Note that this also works with 3. 9 is the lowest multiple of 3 that ends appropriately, so the multiplier is 1 and the operator is addition. In other words, add the last digit to the rest, and repeat; this is the traditional rule, expressed recursively.
Here Be Monsters
The explanation for why this works relies on some modular arithmetic. If you’d rather just say, “Hey, that’s neat” and move on, you’re excused from the table. If you’d like some dessert, hang out a bit longer.
First, let’s consider the case where the multiple of p ends in 9. That is, there is some multiple of p that can be expressed as \(10m + 9\). I wrote this formally above as \(10m + 9 \equiv 0 \mod p\).
What we want to know is if a given number n is a multiple of p. If n has more than one digit, we can write \(10a + b = n\). The question is whether \(10a + b \equiv 0 \mod p\). (For the rest of this discussion, all equivalence will be mod p.)

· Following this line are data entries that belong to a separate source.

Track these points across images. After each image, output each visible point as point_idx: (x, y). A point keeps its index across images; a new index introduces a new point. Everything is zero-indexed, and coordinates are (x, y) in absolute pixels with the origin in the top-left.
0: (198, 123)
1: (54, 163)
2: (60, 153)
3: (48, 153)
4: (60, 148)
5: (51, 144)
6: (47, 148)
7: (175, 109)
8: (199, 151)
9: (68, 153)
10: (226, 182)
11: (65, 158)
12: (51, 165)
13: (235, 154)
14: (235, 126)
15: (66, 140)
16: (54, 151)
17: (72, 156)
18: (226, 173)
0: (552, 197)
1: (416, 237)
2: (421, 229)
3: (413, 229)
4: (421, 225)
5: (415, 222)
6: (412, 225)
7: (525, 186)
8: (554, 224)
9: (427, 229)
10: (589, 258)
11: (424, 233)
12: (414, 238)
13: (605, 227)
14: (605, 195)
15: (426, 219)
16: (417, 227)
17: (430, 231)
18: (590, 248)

Let us then create a new value, \(a + (m + 1)b\). Our claim is that \(a + (m + 1)b \equiv 0\) when \(10a + b \equiv 0\). Note that \(10m \equiv -9\).

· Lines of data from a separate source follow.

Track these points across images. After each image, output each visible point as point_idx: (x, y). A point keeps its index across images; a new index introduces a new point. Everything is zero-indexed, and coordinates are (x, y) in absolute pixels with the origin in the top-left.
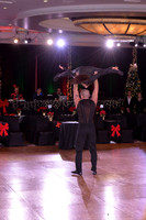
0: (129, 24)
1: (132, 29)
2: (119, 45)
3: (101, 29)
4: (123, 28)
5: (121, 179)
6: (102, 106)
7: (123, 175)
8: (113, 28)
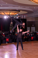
0: (10, 12)
1: (11, 13)
2: (8, 18)
3: (3, 13)
4: (9, 13)
5: (9, 53)
6: (4, 34)
7: (10, 52)
8: (6, 13)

If a given number is equivalent to 0 in a particular modulus, then all multiples of that number are likewise equivalent. So \(10a + 10(m + 1)b \equiv 0\). In this case, \(10a + 10(m + 1)b \equiv 10a + b\) and therefore \(10mb + 10b \equiv b\). From here it follows that \(10mb \equiv -9b\). This is true when \(10m \equiv -9\), q.e.d.
Note that the converse is not necessarily true: We can’t use this method to determine how far off the original number is from being a multiple. 61712 is one more than 61711, but it yields 6179 in its first step, which is four more than 6175. This is because we’re multiplying one of the equivalences by 10; if \(a + (m + 1)b \equiv c\), then \(10a + 10(m + 1)b \equiv 10c\). \(10c \equiv c\) is only reliably true then \(c = 0\). Four times ten is forty, and \(40 \equiv 1 \mod 13\), so the mathematics works out.
Let’s now consider the case where the multiple of p ends in 1: \(10m + 1 \equiv 0\). We want to know if \(10a + b \equiv 0\), using \(a – mb \equiv 0\). Note that \(10m \equiv -1\).
So \(10a + b \equiv 10a – 10mb\) and \(b \equiv -10mb\). Dividing both sides by \(-b\) gives us \(-1 \equiv 10m\), q.e.d.
Hence, if \(a – mb\) or \(a + (m + 1)b\) is divisible by \(p\), so too will \(10a + b\) be.
To wrap up, let’s consider the case of 2 and 5. These work because of our base ten system; for other bases, other rules would be needed. Since \(n = 10a + b\) and \(10a \equiv 0\) for both \(p = 5\) and \(p = 2\), that means \(10a + b \equiv b\) for both \(p = 5\) and \(p = 2)\.